In questi mesi abbiamo seguito con estremo interesse e necessaria coscienza le evoluzioni del negoziato per la conclusione del Trattato transatlantico sul commercio e gli investimenti (TTIP) tra Stati Uniti ed Unione Europea.

Arrivati ad oggi, la certezza maggiore sta nel fatto che il fattore tempo prende sempre di più il sopravvento.

La scadenza del gennaio 2017 si avvicina sempre di più, e con essa anche l’opportunità politica di approfittare della fine del secondo mandato del Presidente Obama segnato da successi importanti sul piano internazionale, a partire dal doppio disgelo nel Golfo Persico e nei Caraibi, fino a qualche tempo fa neanche lontanamente immaginabile.

La volontà politica di dare un nuovo volto anche al commercio internazionale con la promozione, sulle due sponde oceaniche di mega-regional agreements, é chiara, ma le difficoltà altrettanto.

> [VOCI FORNITE]
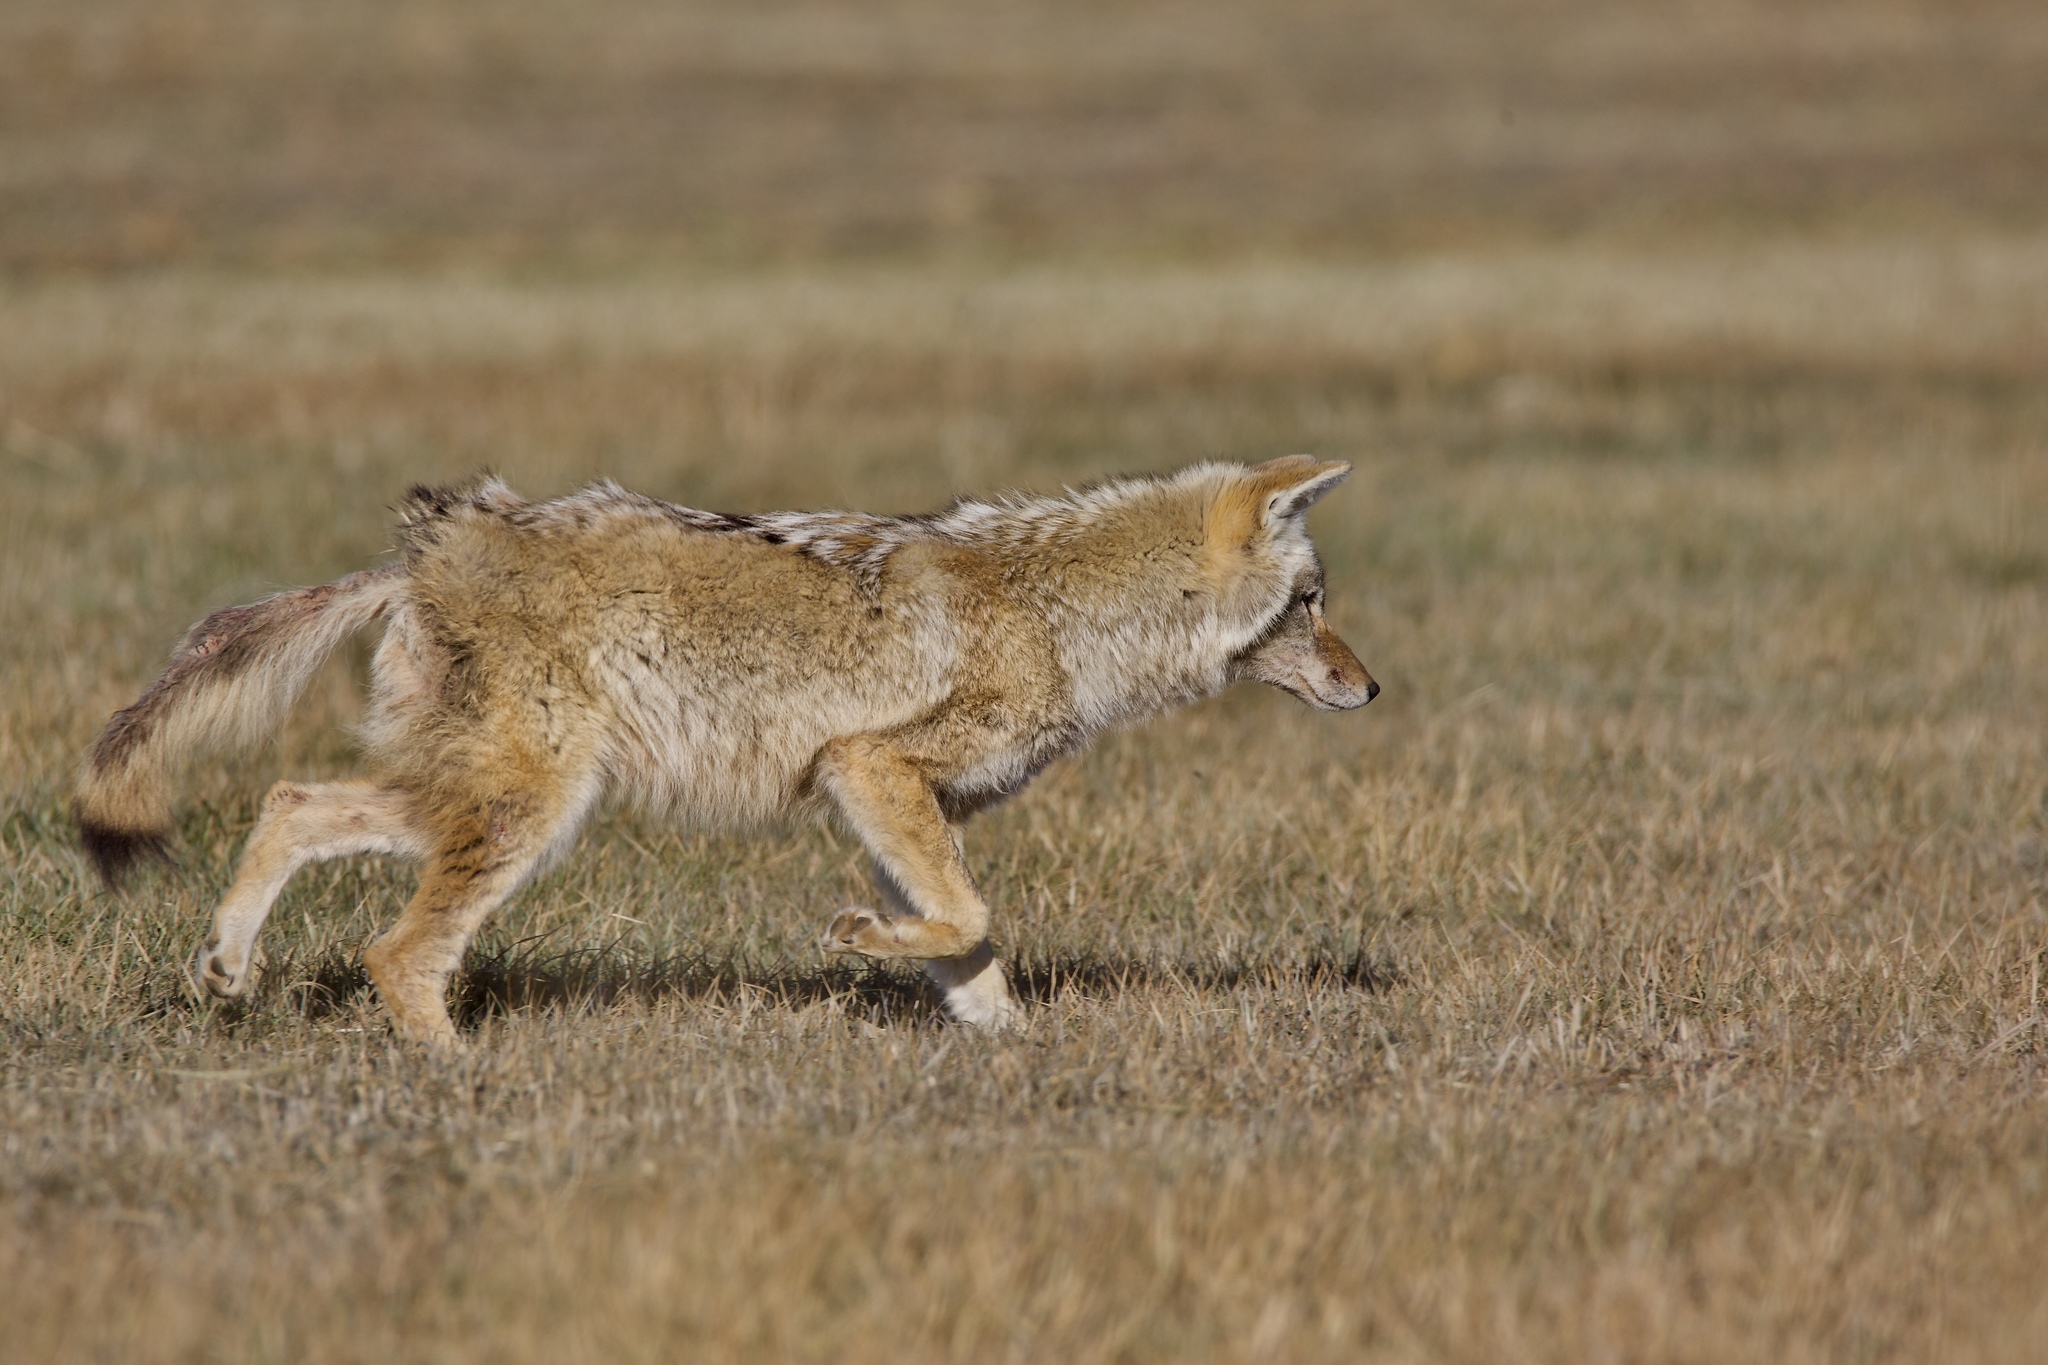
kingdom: Animalia
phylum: Chordata
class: Mammalia
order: Carnivora
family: Canidae
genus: Canis
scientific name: Canis latrans
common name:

> [CONSEGNA] Prosegua il brano sul negoziato del TTIP a partire dalla sua ultima frase.

> [RISPOSTA SCRITTA]
Gli interessi in gioco sono tanti e distinti e il capo della delegazione dell’Unione Europea Ignacio Garcia Bercero, nelle dichiarazioni conclusive del X^ round di colloqui tenutosi a Bruxelles dal 13 al 17 luglio, ha esplicitato chiaramente la volontà (e la necessità politica): “Vogliamo cercare di completare i negoziati con l’amministrazione Obama”, mentre il suo omologo, Dan Mullaney ha ribadito: “Intendiamo lavorare ogni giorno disponibile e stiamo dando un’ulteriore accelerazione al ritmo di lavoro quest’anno”.

Sul versante europeo, l’ultimo round di negoziati é stato preceduto dal voto da  parte del Parlamento Europeo, durante la plenaria di luglio, della risoluzione presentata dal Presidente della Commissione per il Commercio Internazionale Bernd Lange (Socialisti europei), un atto che elenca le raccomandazioni degli eurodeputati ai negoziatori della Commissione, capace di convincere - dopo le difficoltà del mese precedente - un fronte ampio e trasversale con 436 voti favorevoli, 241 voti contrari e 30 astenuti.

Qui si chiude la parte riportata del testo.